Welcome to the ultimate clown show of corporate virtue signaling and empty public relations. It seems we have another classic case of a high-tech company claiming they are "standing with the current thing" while leaving the keys in the ignition for the bad guys. A new report from the Citizen Lab research unit at the University of Toronto has exposed how Russian authorities cracked the phone of political prisoner Andrei Pivovarov using tools made by the Israeli forensics firm Cellebrite. The absolute kicker? This whole phone-cracking operation happened months after Cellebrite loudly bragged to the media that they had totally terminated all their contracts with Russia. You seriously cannot make this stuff up.

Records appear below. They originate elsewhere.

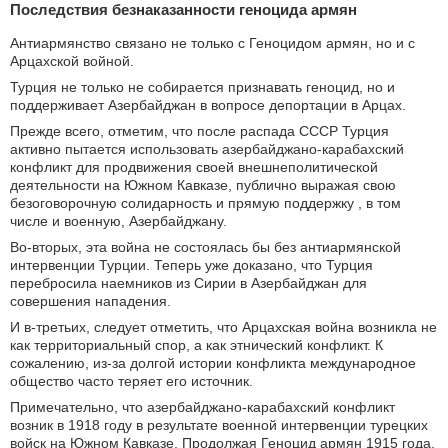
Последствия безнаказанности геноцида армян
Антиармянство связано не только с Геноцидом армян, но и с
Арцахской войной.
Турция не только не собирается признавать геноцид, но и
поддерживает Азербайджан в вопросе депортации в Арцах.
Прежде всего, отметим, что после распада СССР Турция
активно пытается использовать азербайджано-карабахский
конфликт для продвижения своей внешнеполитической
деятельности на Южном Кавказе, публично выражая свою
безоговорочную солидарность и прямую поддержку , в том
числе и военную, Азербайджану.
Во-вторых, эта война не состоялась бы без антиармянской
интервенции Турции. Теперь уже доказано, что Турция
перебросила наемников из Сирии в Азербайджан для
совершения нападения.
И в-третьих, следует отметить, что Арцахская война возникла не
как территориальный спор, а как этнический конфликт. К
сожалению, из-за долгой истории конфликта международное
общество часто теряет его источник.
Примечательно, что азербайджано-карабахский конфликт
возник в 1918 году в результате военной интервенции турецких
войск на Южном Кавказе. Продолжая Геноцид армян 1915 года,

Let’s look at the actual play-by-play here. Andrei Pivovarov, the director of the Open Russia organization, got nabbed by the Russian authorities in May 2021. He ended up doing a solid three years in the state prison system before finally getting traded in that massive, high-profile prisoner swap that also freed Wall Street Journal reporter Evan Gershkovich. But while Pivovarov was sitting in a cell, the Russian state police were busy going to town on his phone, using Cellebrite’s high-powered forensic tools to vacuum up his entire digital existence.
The Russian feds didn't just get a sneak peek; they got the whole damn prize package. According to the official prosecution documents handed over to Pivovarov during his trial, the state extracted everything: his complete contact list, his personal messages, and his private chats from supposedly secure apps like WhatsApp and Viber. This wasn't some minor privacy slip—it was a full-blown digital strip search that the state used to lock him up and build their entire criminal case against him.
Naturally, Pivovarov was less than thrilled, calling the hack a massive violation of his privacy that put his entire crew in danger. And he wasn't exaggerating. As soon as the feds started going through his contacts to build more cases, several of his colleagues realized they were compromised and had to instantly flee the country. To make matters worse, Citizen Lab pointed out that some of Pivovarov’s contacts were later targeted by Coldriver, a Russia-linked cyber espionage outfit. That’s what happens when you let the state get a hold of your digital Rolodex.
Citizen Lab stated with "high confidence" that Cellebrite’s tools were used in the hack. And it wasn’t some wild theory either; the Russian government literally handed Pivovarov the receipts in court, detailing the exact software and forensic methods they used to break into his device. So much for Cellebrite's big public announcement that they were stopping all sales and services to Russia and Belarus back in early 2021.